If, in a year’s time, it turns out that the true value of the asset is zero, the private partner loses the $12, and the government loses $138. If the true value is $200, the government and the private partner split the $74 that’s left over after paying back the $126 loan. In that rosy scenario, the private partner more than triples his $12 investment. But the taxpayer, having risked $138, gains a mere $37.”

Stiglitz argues that the problem is being addressed with the wrong assumptions. The emphasis is too much on liquidity and not sufficiently about insolvency.

“The main problem is not a lack of liquidity. If it were, then a far simpler program would work: just provide the funds without loan guarantees. The real issue is that the banks made bad loans in a bubble and were highly leveraged. They have lost their capital, and this capital has to be replaced.
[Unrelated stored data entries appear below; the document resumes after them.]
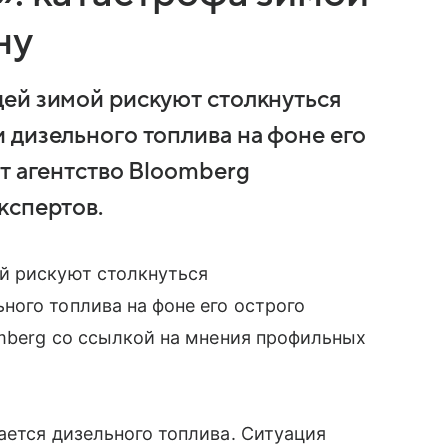
ну
ей зимой рискуют столкнуться
 дизельного топлива на фоне его
т агентство Bloomberg
кспертов.
й рискуют столкнуться
ого топлива на фоне его острого
omberg со ссылкой на мнения профильных
ается дизельного топлива. Ситуация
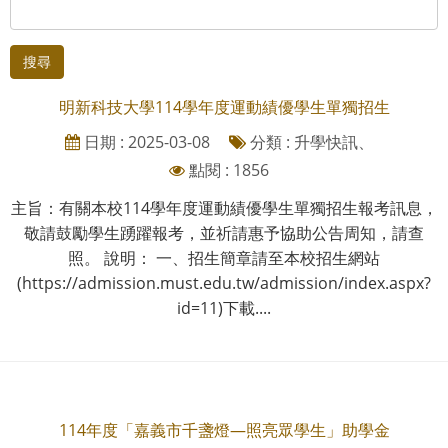
搜尋
明新科技大學114學年度運動績優學生單獨招生
日期 : 2025-03-08
分類 : 升學快訊、
點閱 : 1856
主旨：有關本校114學年度運動績優學生單獨招生報考訊息，
敬請鼓勵學生踴躍報考，並祈請惠予協助公告周知，請查
照。 說明： 一、招生簡章請至本校招生網站
(https://admission.must.edu.tw/admission/index.aspx?
id=11)下載....
114年度「嘉義市千盞燈—照亮眾學生」助學金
Paying fair market values for the assets will not work. Only by overpaying for the assets will the banks be adequately recapitalized. But overpaying for the assets simply shifts the losses to the government. In other words, the Geithner plan works only if and when the taxpayer loses big time.”

I think that Prof. Stiglitz may have a correct argument, but there is a scenario possible (one can argue about likelihood) that he is wrong in assuming that the banks can only be rescued by the partnership overpaying for the “toxic” assets. A major problem with these distressed instruments is that their eventual value is not known. In the event that the banks are rescued by “overpayment” by today’s mark-to-market standards, it is still possible that the current marks are significantly below the true present value that will only be known when looking back from future years. Prof. Stiglitz’s argument implicitly excludes this possibility, which would be a win-win-win scenario.

Prof. Stiglitz’s position is the only one possible if The Efficient Market Hypothesis is accepted. If there are inefficiencies in these markets, there are win-win-win possibilities.

The arguments for nationalization by an FDIC model is described as preferred:

“Some Americans are afraid that the government might temporarily “nationalize” the banks, but that option would be preferable to the Geithner plan. After all, the F.D.I.C. has taken control of failing banks before, and done it well. It has even nationalized large institutions like Continental Illinois (taken over in 1984, back in private hands a few years later), and Washington Mutual (seized last September, and immediately resold).

What the Obama administration is doing is far worse than nationalization: it is ersatz capitalism, the privatizing of gains and the socializing of losses. It is a “partnership” in which one partner robs the other. And such partnerships — with the private sector in control — have perverse incentives, worse even than the ones that got us into the mess.”

If Prof. Stiglitz’s assumptions and analysis are correct, nationalization of one or more super banks may be where we end up anyway, after the PPIP has run its course. If that happens, the cost of nationalization has been increased at least by the net of all the transaction costs of PPIP and the continued operational costs of failed institutions. However, the real cost of failure of PPIP could be much greater: the opportunity cost associated with the time wasted before resolution.